In the listing below, find the line with "Amnesty has on" and the line with "TSCA: United States", then return them and every line between them exactly, minus the pictures.

Top of RECORDS FOR THIS TASK

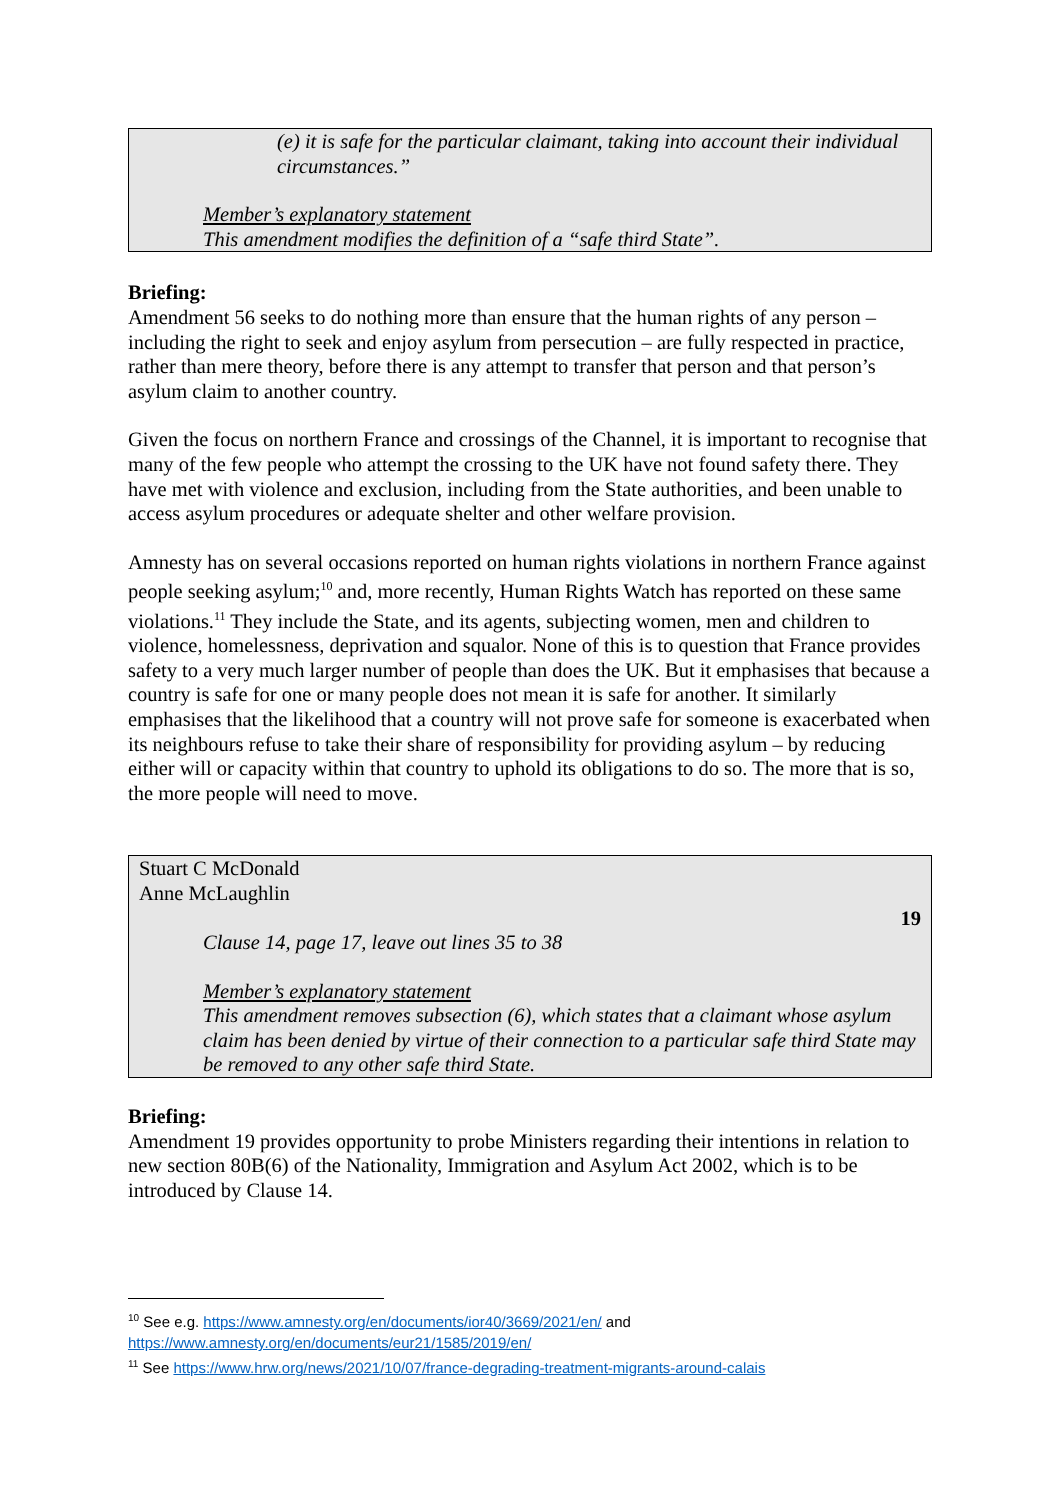(e) it is safe for the particular claimant, taking into account their individual circumstances.”
Member’s explanatory statement
This amendment modifies the definition of a “safe third State”.
Briefing:
Amendment 56 seeks to do nothing more than ensure that the human rights of any person – including the right to seek and enjoy asylum from persecution – are fully respected in practice, rather than mere theory, before there is any attempt to transfer that person and that person’s asylum claim to another country.
Given the focus on northern France and crossings of the Channel, it is important to recognise that many of the few people who attempt the crossing to the UK have not found safety there. They have met with violence and exclusion, including from the State authorities, and been unable to access asylum procedures or adequate shelter and other welfare provision.
Amnesty has on several occasions reported on human rights violations in northern France against people seeking asylum;<sup>10</sup> and, more recently, Human Rights Watch has reported on these same violations.<sup>11</sup> They include the State, and its agents, subjecting women, men and children to violence, homelessness, deprivation and squalor. None of this is to question that France provides safety to a very much larger number of people than does the UK. But it emphasises that because a country is safe for one or many people does not mean it is safe for another. It similarly emphasises that the likelihood that a country will not prove safe for someone is exacerbated when its neighbours refuse to take their share of responsibility for providing asylum – by reducing either will or capacity within that country to uphold its obligations to do so. The more that is so, the more people will need to move.
Stuart C McDonald
Anne McLaughlin
19
Clause 14, page 17, leave out lines 35 to 38
Member’s explanatory statement
This amendment removes subsection (6), which states that a claimant whose asylum claim has been denied by virtue of their connection to a particular safe third State may be removed to any other safe third State.
Briefing:
Amendment 19 provides opportunity to probe Ministers regarding their intentions in relation to new section 80B(6) of the Nationality, Immigration and Asylum Act 2002, which is to be introduced by Clause 14.
<sup>10</sup> See e.g. https://www.amnesty.org/en/documents/ior40/3669/2021/en/ and https://www.amnesty.org/en/documents/eur21/1585/2019/en/
<sup>11</sup> See https://www.hrw.org/news/2021/10/07/france-degrading-treatment-migrants-around-calais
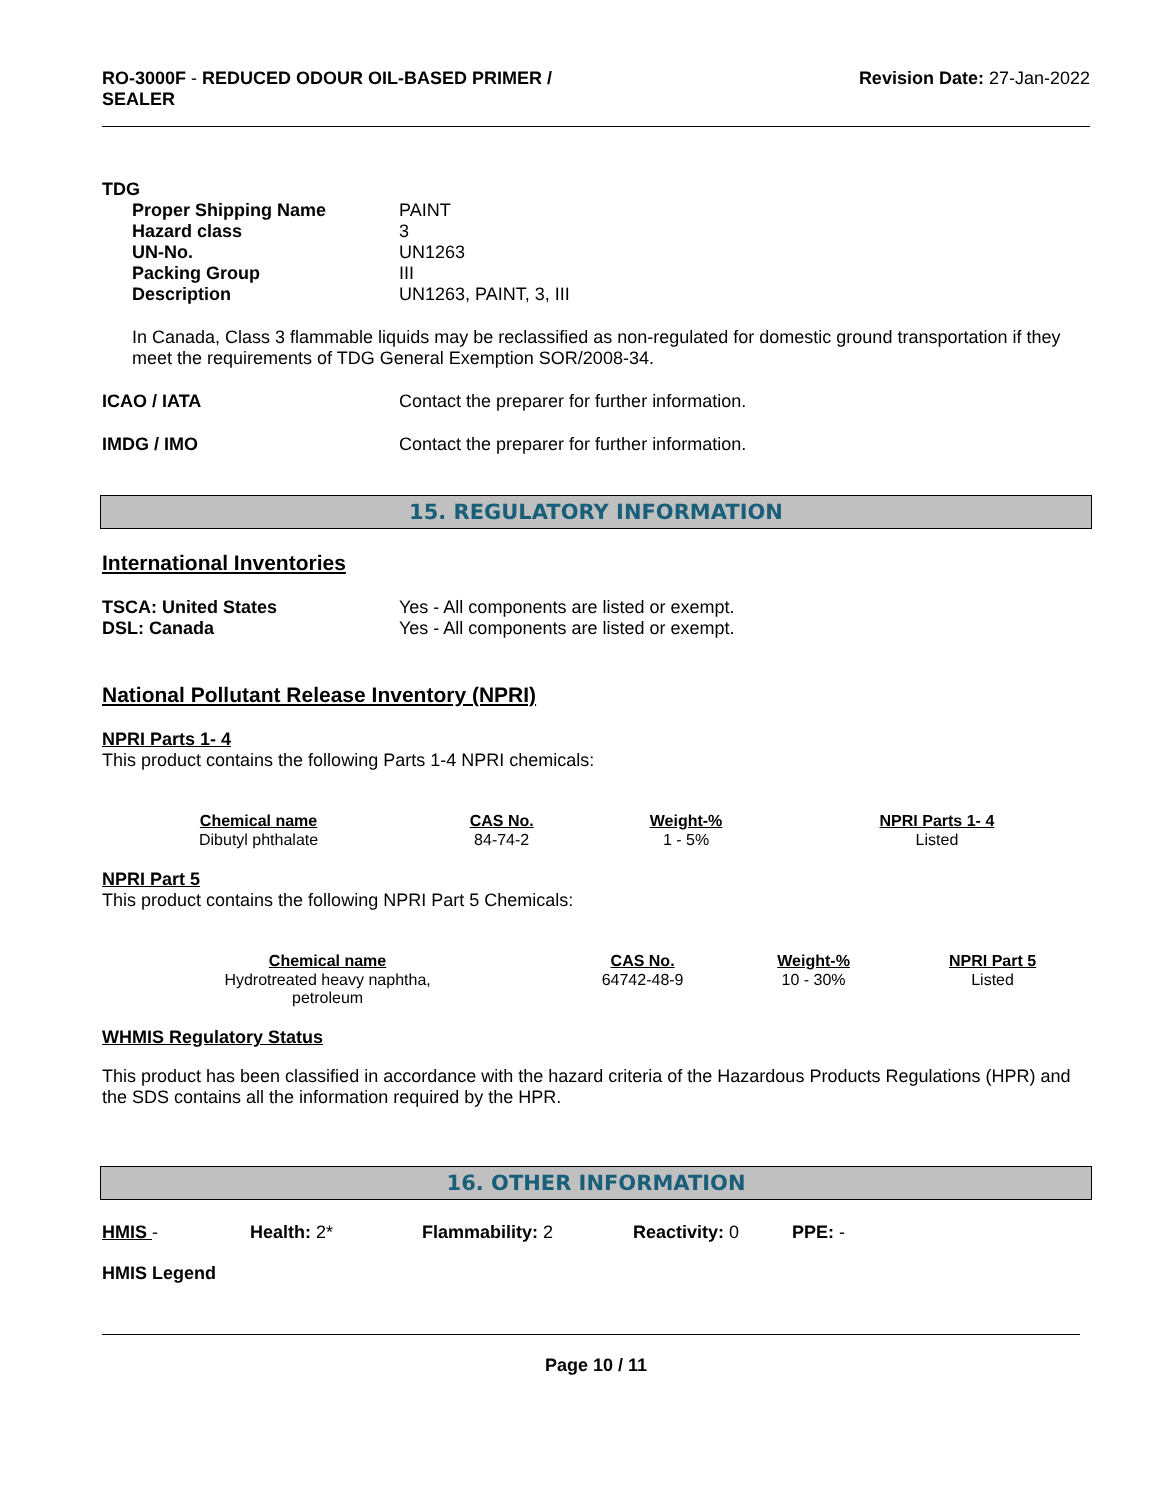RO-3000F - REDUCED ODOUR OIL-BASED PRIMER /
SEALER
Revision Date: 27-Jan-2022
TDG
| Proper Shipping Name | PAINT |
| Hazard class | 3 |
| UN-No. | UN1263 |
| Packing Group | III |
| Description | UN1263, PAINT, 3, III |
In Canada, Class 3 flammable liquids may be reclassified as non-regulated for domestic ground transportation if they meet the requirements of TDG General Exemption SOR/2008-34.
| ICAO / IATA | Contact the preparer for further information. |
| IMDG / IMO | Contact the preparer for further information. |
15. REGULATORY INFORMATION
International Inventories
| TSCA: United States | Yes - All components are listed or exempt. |
| DSL: Canada | Yes - All components are listed or exempt. |
National Pollutant Release Inventory (NPRI)
NPRI Parts 1- 4
This product contains the following Parts 1-4 NPRI chemicals:
| Chemical name | CAS No. | Weight-% | NPRI Parts 1- 4 |
| --- | --- | --- | --- |
| Dibutyl phthalate | 84-74-2 | 1 - 5% | Listed |
NPRI Part 5
This product contains the following NPRI Part 5 Chemicals:
| Chemical name | CAS No. | Weight-% | NPRI Part 5 |
| --- | --- | --- | --- |
| Hydrotreated heavy naphtha, petroleum | 64742-48-9 | 10 - 30% | Listed |
WHMIS Regulatory Status
This product has been classified in accordance with the hazard criteria of the Hazardous Products Regulations (HPR) and the SDS contains all the information required by the HPR.
16. OTHER INFORMATION
HMIS - Health: 2* Flammability: 2 Reactivity: 0 PPE: -
HMIS Legend
Page 10 / 11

Bottom of RECORDS FOR THIS TASK

### RESULT OF THIS TASK
Amnesty has on several occasions reported on human rights violations in northern France against people seeking asylum;<sup>10</sup> and, more recently, Human Rights Watch has reported on these same violations.<sup>11</sup> They include the State, and its agents, subjecting women, men and children to violence, homelessness, deprivation and squalor. None of this is to question that France provides safety to a very much larger number of people than does the UK. But it emphasises that because a country is safe for one or many people does not mean it is safe for another. It similarly emphasises that the likelihood that a country will not prove safe for someone is exacerbated when its neighbours refuse to take their share of responsibility for providing asylum – by reducing either will or capacity within that country to uphold its obligations to do so. The more that is so, the more people will need to move.
Stuart C McDonald
Anne McLaughlin
19
Clause 14, page 17, leave out lines 35 to 38
Member’s explanatory statement
This amendment removes subsection (6), which states that a claimant whose asylum claim has been denied by virtue of their connection to a particular safe third State may be removed to any other safe third State.
Briefing:
Amendment 19 provides opportunity to probe Ministers regarding their intentions in relation to new section 80B(6) of the Nationality, Immigration and Asylum Act 2002, which is to be introduced by Clause 14.
<sup>10</sup> See e.g. https://www.amnesty.org/en/documents/ior40/3669/2021/en/ and https://www.amnesty.org/en/documents/eur21/1585/2019/en/
<sup>11</sup> See https://www.hrw.org/news/2021/10/07/france-degrading-treatment-migrants-around-calais
RO-3000F - REDUCED ODOUR OIL-BASED PRIMER /
SEALER
Revision Date: 27-Jan-2022
TDG
| Proper Shipping Name | PAINT |
| Hazard class | 3 |
| UN-No. | UN1263 |
| Packing Group | III |
| Description | UN1263, PAINT, 3, III |
In Canada, Class 3 flammable liquids may be reclassified as non-regulated for domestic ground transportation if they meet the requirements of TDG General Exemption SOR/2008-34.
| ICAO / IATA | Contact the preparer for further information. |
| IMDG / IMO | Contact the preparer for further information. |
15. REGULATORY INFORMATION
International Inventories
| TSCA: United States | Yes - All components are listed or exempt. |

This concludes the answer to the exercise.